Hi everybody,
I have been developing some SSE code on my MacBook Pro5,3,
and my target architecture is an AMD Opteron 8380.
From what i saw, the target does not support the SSE4.1.
So I am looking for fast alternatives to "_mm_round_ps" and "_mm_extract_epi32",
as in my code I perform frequently these operations.
For the moment I am replacing those instructions as illustrated in the code attachment.
I do something similar for "_mm_extract_epi32" (i store the __m128i on the stack, and i access its entries from the stack).

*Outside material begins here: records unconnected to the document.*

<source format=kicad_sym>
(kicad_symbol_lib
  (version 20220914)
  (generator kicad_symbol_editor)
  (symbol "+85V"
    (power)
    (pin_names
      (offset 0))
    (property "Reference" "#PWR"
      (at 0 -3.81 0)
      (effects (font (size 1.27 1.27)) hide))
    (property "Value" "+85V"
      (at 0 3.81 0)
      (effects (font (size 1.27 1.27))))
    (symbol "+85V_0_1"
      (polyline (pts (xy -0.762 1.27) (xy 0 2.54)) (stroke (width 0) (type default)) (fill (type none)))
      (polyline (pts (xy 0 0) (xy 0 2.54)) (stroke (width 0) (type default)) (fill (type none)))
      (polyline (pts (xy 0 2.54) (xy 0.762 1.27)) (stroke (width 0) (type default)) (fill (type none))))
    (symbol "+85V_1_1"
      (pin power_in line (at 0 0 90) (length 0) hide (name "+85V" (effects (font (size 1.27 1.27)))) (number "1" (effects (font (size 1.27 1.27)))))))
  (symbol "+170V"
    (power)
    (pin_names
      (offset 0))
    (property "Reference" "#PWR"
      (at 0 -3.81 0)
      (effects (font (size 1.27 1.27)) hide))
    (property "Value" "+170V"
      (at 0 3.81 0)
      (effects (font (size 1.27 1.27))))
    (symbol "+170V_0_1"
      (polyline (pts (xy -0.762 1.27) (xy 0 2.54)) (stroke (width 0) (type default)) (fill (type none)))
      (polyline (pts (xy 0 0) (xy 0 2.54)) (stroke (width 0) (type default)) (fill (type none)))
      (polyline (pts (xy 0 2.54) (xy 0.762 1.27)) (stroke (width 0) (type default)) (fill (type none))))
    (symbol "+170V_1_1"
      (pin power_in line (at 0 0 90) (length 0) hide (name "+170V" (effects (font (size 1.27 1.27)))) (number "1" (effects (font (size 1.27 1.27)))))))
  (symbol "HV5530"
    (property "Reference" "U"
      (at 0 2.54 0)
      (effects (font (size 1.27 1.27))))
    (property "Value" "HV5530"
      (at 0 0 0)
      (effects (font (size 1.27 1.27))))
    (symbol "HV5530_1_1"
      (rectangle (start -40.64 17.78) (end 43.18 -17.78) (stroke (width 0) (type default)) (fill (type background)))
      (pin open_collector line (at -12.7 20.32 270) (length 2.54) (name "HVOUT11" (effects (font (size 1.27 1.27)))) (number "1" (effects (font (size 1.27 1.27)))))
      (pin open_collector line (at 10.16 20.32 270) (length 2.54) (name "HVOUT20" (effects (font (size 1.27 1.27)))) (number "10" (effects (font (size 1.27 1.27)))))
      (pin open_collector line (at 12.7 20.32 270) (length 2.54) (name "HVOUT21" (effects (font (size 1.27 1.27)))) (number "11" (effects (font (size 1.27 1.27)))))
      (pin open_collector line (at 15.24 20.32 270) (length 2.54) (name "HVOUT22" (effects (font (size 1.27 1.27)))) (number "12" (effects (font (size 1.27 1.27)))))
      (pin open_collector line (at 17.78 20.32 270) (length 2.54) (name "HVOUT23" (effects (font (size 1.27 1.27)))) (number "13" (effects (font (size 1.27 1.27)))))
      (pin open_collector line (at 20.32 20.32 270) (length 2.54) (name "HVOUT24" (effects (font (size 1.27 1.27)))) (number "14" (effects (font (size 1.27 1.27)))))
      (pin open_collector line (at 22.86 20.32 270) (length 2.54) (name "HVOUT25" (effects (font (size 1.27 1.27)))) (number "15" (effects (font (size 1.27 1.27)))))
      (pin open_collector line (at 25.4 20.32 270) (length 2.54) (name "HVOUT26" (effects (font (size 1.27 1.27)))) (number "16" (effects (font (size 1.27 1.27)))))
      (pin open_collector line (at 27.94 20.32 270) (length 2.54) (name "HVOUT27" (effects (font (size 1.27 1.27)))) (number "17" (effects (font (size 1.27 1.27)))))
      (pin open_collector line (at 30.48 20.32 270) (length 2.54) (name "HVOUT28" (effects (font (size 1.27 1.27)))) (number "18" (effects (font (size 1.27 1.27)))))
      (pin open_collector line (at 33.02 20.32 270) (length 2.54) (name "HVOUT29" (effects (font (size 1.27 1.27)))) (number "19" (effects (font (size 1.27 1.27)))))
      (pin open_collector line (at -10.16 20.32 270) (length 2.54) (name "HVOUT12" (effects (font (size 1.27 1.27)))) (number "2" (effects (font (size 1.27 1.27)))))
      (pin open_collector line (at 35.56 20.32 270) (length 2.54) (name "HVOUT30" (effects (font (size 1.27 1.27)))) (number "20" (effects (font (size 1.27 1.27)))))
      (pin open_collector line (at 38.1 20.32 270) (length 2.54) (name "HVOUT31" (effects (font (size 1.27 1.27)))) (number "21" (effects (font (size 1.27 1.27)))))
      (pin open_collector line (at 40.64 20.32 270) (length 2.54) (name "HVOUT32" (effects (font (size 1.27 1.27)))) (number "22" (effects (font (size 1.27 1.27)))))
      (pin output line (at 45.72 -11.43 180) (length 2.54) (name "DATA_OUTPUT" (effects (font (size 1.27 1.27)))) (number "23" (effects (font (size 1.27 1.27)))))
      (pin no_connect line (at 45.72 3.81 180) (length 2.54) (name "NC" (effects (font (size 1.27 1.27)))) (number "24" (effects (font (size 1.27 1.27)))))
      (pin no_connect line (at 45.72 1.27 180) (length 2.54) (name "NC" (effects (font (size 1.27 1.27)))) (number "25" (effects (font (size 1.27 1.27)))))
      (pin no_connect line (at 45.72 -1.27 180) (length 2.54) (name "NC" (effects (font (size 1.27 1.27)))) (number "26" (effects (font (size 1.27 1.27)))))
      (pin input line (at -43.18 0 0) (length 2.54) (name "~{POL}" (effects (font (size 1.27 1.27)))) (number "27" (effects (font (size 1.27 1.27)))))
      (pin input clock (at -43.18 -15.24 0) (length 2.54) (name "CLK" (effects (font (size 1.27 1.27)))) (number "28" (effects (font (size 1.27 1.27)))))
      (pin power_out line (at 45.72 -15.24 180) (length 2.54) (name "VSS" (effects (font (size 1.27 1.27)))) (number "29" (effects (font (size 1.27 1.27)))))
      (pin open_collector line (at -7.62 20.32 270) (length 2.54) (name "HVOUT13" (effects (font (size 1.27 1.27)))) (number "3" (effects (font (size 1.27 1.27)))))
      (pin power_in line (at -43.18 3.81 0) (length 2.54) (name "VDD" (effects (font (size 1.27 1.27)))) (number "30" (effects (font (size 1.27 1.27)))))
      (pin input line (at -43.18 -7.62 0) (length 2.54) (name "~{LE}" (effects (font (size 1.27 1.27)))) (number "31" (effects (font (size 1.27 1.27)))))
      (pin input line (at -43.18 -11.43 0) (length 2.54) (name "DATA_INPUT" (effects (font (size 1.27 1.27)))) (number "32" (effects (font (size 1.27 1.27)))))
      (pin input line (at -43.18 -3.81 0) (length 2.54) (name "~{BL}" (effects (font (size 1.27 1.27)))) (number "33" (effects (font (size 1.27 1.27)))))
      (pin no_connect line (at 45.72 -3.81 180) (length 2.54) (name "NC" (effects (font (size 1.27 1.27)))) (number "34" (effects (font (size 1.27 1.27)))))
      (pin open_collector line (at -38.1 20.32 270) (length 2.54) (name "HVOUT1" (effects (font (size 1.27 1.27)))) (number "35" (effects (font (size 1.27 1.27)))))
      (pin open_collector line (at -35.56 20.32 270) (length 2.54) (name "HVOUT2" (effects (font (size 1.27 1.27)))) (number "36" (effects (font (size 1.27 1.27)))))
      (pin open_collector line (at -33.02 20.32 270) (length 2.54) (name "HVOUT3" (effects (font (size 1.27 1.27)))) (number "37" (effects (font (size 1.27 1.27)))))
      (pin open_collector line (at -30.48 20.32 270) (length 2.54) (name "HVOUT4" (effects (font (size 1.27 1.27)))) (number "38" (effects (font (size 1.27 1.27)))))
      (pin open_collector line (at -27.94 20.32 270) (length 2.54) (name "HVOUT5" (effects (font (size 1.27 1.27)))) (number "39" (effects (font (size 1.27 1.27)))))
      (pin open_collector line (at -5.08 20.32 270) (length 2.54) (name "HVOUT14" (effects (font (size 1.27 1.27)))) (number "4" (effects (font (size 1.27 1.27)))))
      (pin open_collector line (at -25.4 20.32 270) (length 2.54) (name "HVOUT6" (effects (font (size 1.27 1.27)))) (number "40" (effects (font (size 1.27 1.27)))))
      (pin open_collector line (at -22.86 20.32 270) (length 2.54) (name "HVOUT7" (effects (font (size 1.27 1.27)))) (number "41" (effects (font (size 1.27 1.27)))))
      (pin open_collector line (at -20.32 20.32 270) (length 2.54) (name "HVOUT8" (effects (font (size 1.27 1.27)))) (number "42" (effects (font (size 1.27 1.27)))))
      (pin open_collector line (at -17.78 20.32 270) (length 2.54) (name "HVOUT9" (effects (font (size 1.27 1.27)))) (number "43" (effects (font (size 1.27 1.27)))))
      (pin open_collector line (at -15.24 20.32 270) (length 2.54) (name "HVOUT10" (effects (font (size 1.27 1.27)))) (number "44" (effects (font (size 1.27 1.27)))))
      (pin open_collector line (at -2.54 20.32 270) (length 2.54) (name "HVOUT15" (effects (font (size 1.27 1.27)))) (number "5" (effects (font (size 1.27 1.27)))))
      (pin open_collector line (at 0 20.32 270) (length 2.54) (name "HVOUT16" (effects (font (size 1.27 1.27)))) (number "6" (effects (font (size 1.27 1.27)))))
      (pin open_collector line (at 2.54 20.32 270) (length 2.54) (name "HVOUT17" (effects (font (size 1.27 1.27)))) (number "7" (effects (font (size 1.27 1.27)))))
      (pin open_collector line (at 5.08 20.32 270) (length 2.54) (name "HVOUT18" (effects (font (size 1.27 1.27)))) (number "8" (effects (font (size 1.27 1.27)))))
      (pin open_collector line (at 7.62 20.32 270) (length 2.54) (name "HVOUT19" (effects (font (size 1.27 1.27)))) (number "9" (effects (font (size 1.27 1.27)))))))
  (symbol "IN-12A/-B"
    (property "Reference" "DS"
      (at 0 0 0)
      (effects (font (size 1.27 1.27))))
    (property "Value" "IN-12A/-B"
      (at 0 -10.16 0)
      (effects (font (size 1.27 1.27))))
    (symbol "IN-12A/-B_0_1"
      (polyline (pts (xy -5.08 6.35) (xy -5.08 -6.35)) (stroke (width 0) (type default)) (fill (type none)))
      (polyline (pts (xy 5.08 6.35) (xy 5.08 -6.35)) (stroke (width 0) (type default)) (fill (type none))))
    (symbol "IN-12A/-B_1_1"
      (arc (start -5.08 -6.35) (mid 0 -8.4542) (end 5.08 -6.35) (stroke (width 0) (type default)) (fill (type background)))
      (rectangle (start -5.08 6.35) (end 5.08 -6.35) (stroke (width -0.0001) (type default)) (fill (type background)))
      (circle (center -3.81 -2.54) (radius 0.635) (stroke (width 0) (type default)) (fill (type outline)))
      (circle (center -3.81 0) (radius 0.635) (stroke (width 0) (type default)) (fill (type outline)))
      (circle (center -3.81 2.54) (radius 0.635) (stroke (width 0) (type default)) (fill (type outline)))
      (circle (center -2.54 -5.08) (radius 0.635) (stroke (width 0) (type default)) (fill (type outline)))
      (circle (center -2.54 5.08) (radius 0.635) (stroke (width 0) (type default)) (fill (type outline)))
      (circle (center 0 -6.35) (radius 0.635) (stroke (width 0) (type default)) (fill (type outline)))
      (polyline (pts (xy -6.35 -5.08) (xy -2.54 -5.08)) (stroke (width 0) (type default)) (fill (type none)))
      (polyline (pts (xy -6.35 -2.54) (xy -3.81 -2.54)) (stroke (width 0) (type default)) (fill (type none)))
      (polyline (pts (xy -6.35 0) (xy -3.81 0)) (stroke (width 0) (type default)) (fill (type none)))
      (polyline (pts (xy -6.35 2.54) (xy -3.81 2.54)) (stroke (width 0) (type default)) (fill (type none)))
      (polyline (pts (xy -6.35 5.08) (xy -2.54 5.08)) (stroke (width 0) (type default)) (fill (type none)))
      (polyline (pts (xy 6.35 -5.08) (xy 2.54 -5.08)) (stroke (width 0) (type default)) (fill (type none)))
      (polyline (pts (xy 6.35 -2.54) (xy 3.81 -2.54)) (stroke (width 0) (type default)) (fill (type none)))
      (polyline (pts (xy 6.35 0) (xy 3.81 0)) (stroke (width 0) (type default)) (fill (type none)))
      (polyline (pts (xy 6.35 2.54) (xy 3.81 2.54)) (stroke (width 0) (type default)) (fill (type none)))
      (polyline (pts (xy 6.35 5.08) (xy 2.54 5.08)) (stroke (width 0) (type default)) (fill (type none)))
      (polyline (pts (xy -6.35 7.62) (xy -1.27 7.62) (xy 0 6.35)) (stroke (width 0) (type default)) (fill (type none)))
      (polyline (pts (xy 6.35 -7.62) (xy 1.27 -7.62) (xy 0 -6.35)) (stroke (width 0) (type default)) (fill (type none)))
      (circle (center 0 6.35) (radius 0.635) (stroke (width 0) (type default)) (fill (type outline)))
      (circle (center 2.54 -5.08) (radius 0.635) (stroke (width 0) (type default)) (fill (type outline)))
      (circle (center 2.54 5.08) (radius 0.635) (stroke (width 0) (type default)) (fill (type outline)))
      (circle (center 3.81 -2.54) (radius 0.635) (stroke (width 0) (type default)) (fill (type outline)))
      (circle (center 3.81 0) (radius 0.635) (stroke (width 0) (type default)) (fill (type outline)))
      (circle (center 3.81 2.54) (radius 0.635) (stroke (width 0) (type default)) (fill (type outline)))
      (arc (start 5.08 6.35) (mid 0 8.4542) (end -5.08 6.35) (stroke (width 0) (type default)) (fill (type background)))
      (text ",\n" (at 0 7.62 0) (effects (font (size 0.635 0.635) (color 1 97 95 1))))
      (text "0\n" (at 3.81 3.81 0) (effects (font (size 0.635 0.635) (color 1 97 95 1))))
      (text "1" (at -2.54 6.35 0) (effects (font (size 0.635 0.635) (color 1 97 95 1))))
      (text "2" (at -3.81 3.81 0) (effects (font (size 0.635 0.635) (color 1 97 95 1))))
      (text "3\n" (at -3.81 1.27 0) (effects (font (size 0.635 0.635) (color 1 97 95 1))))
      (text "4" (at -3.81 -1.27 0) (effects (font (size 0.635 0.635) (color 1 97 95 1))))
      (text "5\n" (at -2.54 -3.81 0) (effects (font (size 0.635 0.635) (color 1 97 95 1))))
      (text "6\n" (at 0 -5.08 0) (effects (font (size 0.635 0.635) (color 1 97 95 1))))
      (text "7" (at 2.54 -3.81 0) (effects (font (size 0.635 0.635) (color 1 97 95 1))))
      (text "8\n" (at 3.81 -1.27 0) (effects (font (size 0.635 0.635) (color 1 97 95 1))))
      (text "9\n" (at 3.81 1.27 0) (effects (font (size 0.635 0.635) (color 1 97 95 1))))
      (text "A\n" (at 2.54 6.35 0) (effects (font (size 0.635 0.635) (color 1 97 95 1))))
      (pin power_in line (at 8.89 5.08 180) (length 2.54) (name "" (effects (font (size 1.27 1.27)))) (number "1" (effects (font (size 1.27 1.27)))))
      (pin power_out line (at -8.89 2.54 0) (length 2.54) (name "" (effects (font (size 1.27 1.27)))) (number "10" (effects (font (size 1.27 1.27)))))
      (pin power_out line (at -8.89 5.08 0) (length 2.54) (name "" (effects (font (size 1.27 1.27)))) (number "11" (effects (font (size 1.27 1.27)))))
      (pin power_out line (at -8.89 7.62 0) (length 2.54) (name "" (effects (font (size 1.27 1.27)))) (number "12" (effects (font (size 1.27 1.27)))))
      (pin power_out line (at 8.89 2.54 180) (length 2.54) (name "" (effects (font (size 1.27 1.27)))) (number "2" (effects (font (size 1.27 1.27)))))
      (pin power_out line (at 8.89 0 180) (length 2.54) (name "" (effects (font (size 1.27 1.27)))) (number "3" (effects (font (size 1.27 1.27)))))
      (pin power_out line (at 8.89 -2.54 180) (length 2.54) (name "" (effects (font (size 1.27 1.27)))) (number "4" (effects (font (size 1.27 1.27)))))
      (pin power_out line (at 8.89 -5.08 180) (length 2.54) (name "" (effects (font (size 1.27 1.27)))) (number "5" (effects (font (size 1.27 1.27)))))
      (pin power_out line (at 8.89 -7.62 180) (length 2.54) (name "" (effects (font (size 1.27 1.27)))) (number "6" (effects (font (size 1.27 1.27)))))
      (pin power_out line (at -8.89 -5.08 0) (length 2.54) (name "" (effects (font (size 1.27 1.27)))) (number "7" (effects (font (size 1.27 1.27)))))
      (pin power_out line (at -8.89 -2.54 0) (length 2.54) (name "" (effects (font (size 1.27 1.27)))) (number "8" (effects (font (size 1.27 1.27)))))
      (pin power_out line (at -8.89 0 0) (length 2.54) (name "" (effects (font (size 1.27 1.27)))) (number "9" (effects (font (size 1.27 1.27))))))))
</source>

By doing these replacements instead of using the SSE 4.1 instructions, the performance of this code goes down to 2.9 GFLOP/s from 3.3 GFLOP/s, per core. I was not expecting such degradation and I am sure I can do better I you teach me some smart tricks!
Thank you for helping me!
Best,
Diego
const __m128 one = _mm_set_ps1(1); //I WANT TO REPLACE THIS: // const __m128 apx = _mm_round_ps(x, _MM_FROUND_FLOOR )-one; //SO I DO THIS union ma_che_schifo { __m128 v; float f32[4]; }; { ma_che_schifo data; _mm_store_ps(data.f32, apx); for(int i=0;i<4;++i) data.f32 = floorf(data.f32)-1; apx = _mm_load_ps(data.f32); }
What about CVTPS2DQ/CVTDQ2PS instructions? You could use them to round as a side effect. Or, if you do like performance, use the analog of CVTPS2DQ = ADDPS xmm0, xmm1 + SUBPS xmm0, xmm1; where xmm1 should contain a float value = pow (2, 23) + pow (2, 22) (this trick is called a Right Shift conversion). But please remember that these analogs have one culprit - the numbers you are rounding should be in this range: -2 pow 31...+2 pow 31 (i.e. it is similar to the "int" C type).